There is old story a Zen teacher told me “In the Zen temple at the time of evening meditation the cat that used to live there made too much noise. So the Zen teacher asked a student to tie the cat up each time they would meditate. After years had gone by, the teacher and the student passed away and so did the cat. A new cat was brought to the temple and the tradition of tying the cat was maintained. 100 years later, many Zen philosophies were written around how important it is to tie a cat at evening meditation…”
As you see, sometimes we do things and we don’t know the real reason we are doing it for. We just copy martial arts moves but do not understand them. If we don’t look for the reasons behind it all, or seek to uncover potential problems with doing things this way or another, we will not keep going forward and we may lose the real reason why the teacher tied the cat up in the first place (which may not have any current relevance). We may be missing the opportunity to advance to a better level in our training.

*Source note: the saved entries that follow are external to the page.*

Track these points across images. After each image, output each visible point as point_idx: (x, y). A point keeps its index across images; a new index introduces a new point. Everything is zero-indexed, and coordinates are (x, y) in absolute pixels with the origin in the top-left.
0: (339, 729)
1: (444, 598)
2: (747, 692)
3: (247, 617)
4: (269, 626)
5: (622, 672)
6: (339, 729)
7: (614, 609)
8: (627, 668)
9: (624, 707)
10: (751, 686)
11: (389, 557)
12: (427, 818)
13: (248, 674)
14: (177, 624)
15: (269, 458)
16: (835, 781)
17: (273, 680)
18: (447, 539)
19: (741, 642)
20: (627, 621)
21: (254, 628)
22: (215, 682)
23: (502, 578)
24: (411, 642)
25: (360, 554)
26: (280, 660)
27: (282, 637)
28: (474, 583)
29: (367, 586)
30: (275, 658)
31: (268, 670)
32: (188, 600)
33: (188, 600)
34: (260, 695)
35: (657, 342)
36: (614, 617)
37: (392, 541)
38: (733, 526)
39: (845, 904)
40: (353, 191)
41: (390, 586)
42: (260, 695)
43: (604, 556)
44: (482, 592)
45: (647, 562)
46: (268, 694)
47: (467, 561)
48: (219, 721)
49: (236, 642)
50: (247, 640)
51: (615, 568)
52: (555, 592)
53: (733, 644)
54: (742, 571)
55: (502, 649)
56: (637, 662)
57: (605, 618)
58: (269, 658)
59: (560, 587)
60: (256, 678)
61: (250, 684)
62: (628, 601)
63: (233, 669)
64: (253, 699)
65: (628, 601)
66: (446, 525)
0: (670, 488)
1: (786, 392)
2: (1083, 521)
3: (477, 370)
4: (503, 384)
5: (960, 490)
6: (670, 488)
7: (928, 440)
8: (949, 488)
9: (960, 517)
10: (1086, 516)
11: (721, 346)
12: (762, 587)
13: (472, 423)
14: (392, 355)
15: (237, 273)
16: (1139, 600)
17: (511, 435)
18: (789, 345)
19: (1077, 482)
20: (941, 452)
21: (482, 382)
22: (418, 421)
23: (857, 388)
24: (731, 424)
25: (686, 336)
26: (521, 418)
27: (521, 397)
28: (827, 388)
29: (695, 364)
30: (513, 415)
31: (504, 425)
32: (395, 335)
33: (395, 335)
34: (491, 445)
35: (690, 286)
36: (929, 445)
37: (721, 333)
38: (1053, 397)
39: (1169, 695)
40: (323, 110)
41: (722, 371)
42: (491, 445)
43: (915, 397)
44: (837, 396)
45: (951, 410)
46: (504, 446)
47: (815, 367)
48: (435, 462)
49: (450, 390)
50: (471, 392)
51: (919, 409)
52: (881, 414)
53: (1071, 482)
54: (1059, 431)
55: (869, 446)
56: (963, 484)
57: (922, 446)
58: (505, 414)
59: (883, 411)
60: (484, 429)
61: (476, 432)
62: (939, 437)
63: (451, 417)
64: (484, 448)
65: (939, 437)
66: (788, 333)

Thinking “outside-of-the-box” is the skill you must adopt as you teach CQB and defensive tactics. Life is random in many ways, and therefore you must be more random as a teacher and not follow the “curriculum”. If you teach in a box and in a frame that has a locked up curriculum, and you do not to think and analyze fast, teaching randomly will be harder than it seems. It is also harder for the students because you will demand from them to think, and most people don’t like to think. That’s why they fall in love with the misleading terms of “keep-it-simple”. They do not realize they are hooked on boxed-in systems based on knowledge of two moves…the “McKrav” schools that have two moves for any knife/ edged weapon attacks and gun disarming…moves which appear in historical manual books of the British officers Fairbairn and Sykes and later by legendary Col. Rex Applegate, techniques which contain deadly mistakes for today’s reality but are still taught as a “new” and innovative.
Avi Nardia Kapa Compatives™ has evolved through experience and knowledge, so those deadly mistakes are no longer made, but we continue to see them still recycled in the market as the “Official Israeli Martial arts “.
In real combat, we count on our sensors to get more information in “real time”. We use smell, vision, hearing, feeling and taste to receive feedback as to what is transpiring during the fight. That’s why it’s very important to attack your enemy’s sensors in a real fight/survival situation. If you fail to unbalance the enemy’s sensors, you are going to reduce your survivability.
This is the reason that Avi Nardia Kapa Compatives™ teaches first to attack the sensors to help us survive better. We target the enemy’s eyes, ears, nose, skin, nerves, and anything that will help us to make him disoriented. We need to remember that under CQB conditions, it’s not only what you can do to your enemy but also what he also can do to stop you. Most of the time he will have the first move because he surprised you and you will be under the first stress. Your sensors may be the first to be hit and you will be disoriented.